A new study by MIT researchers finds people are more likely to interact with a smart device if it demonstrates more humanlike attributes, reports Brian Heater for TechCrunch. The researchers found “users are more likely to engage with both the device — and each other — more when it exhibits some form of social cues,” writes Heater. “That can mean something as simple as the face/screen of the device rotating to meet the speaker’s gaze.”

Forbes

Forbes contributor Stephanie MacConnell spotlights the work of research affiliate Shriya Srinivasan PhD '20 in a roundup of women under the age of 30 who are transforming U.S. healthcare.
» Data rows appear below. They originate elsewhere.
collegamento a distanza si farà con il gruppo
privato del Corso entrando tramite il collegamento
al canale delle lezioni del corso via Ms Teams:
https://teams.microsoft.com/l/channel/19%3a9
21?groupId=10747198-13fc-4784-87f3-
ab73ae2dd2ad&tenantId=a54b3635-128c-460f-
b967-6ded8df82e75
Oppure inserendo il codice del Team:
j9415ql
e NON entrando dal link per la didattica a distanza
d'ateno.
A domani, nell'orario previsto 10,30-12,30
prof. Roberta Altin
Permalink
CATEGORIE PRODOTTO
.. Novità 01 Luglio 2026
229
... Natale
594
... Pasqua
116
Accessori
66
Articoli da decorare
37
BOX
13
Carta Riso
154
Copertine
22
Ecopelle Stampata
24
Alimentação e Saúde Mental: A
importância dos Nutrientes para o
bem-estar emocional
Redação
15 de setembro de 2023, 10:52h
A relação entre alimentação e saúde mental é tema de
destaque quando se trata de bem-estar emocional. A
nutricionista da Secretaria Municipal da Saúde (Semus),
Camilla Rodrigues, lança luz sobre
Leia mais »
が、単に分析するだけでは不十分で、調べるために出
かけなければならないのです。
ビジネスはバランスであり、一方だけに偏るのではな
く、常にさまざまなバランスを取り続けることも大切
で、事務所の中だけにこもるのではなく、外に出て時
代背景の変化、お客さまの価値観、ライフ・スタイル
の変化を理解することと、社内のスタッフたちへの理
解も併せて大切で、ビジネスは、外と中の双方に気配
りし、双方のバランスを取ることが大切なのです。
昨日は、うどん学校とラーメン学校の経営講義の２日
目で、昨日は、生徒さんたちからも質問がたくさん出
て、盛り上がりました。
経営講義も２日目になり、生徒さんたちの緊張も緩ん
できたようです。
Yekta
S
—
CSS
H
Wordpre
Srinivasan is “working on technology that will enable patients to control and even ‘feel’ sensation through their prosthetic limb,” notes MacConnell.

Popular Science

Popular Science reporter Charlotte Hu writes that MIT researchers have simulated an environment in which socially-aware robots are able to choose whether they want to help or hinder one another, as part of an effort to help improve human-robot interactions. “If you look at the vast majority of what someone says during their day, it has to do with what other [people] want, what they think, getting what that person wants out of another [person],” explains research scientist Andrei Barbu. “And if you want to get to the point where you have a robot inside someone’s home, understanding social interactions is incredibly important.”

TechCrunch

MIT researchers have developed a new machine learning system that can help robots learn to perform certain social interactions, reports Brian Heater for TechCrunch. “Researchers conducted tests in a simulated environment, to develop what they deemed ‘realistic and predictable’ interactions between robots,” writes Heater. “In the simulation, one robot watches another perform a task, attempts to determine the goal and then either attempts to help or hamper it in that task.”

Mashable

MIT researchers are using magnets to help improve control of prosthetic limbs, reports Emmett Smith for Mashable. “The researchers inserted magnetic beads into muscle tissue to track the specific movements of each muscle,” reports Smith. “That information is then transferred to the bionic limb, giving the users direct control over it.”

Mashable

In this video, Mashable spotlights how MIT researchers have developed a new system that can 3-D print objects without human intervention. “The system works thanks to a software toolkit that lets you design custom blueprints,” Mashable explains.

TechCrunch

CSAIL researchers have developed a new system, dubbed LaserFactory, that can print custom devices and robots without human intervention, reports Brian Heater for TechCrunch. “The system is comprised of a software kit and hardware platform designed to create structures and assemble circuitry and sensors for the machine,” Heater writes.

Boston Globe

Boston Globe reporter Hiawatha Bray spotlights Pison Technology, an MIT startup that has developed a new gesture control system that can be used to manipulate “digital devices by intercepting the electronic traffic between our hands and our brains, and translating them into commands the machines can understand.”

Mashable

In this video, Mashable spotlights how MIT researchers have developed an origami-inspired soft robotic gripper that can grasp a wide variety of objects. 

Financial Times

In an article for the Financial Times, Ashley Nunes, a research affiliate at MIT, writes about the Ethiopian Airlines crash and examines the limits of automation. “The more automated the system, the more crucial the human operator becomes,” writes Nunes. “That’s because automation doesn’t purge demand for human labour, instead it changes the type of labour needed.”

Fast Company

Fast Company reporter Mark Wilson writes that CSAIL researchers have developed a new soft robotic gripper that is modeled after a Venus flytrap. “Dubbed the Magic Ball, it’s a rubber and plastic structure that can contract around an object like an origami flower,” Wilson explains.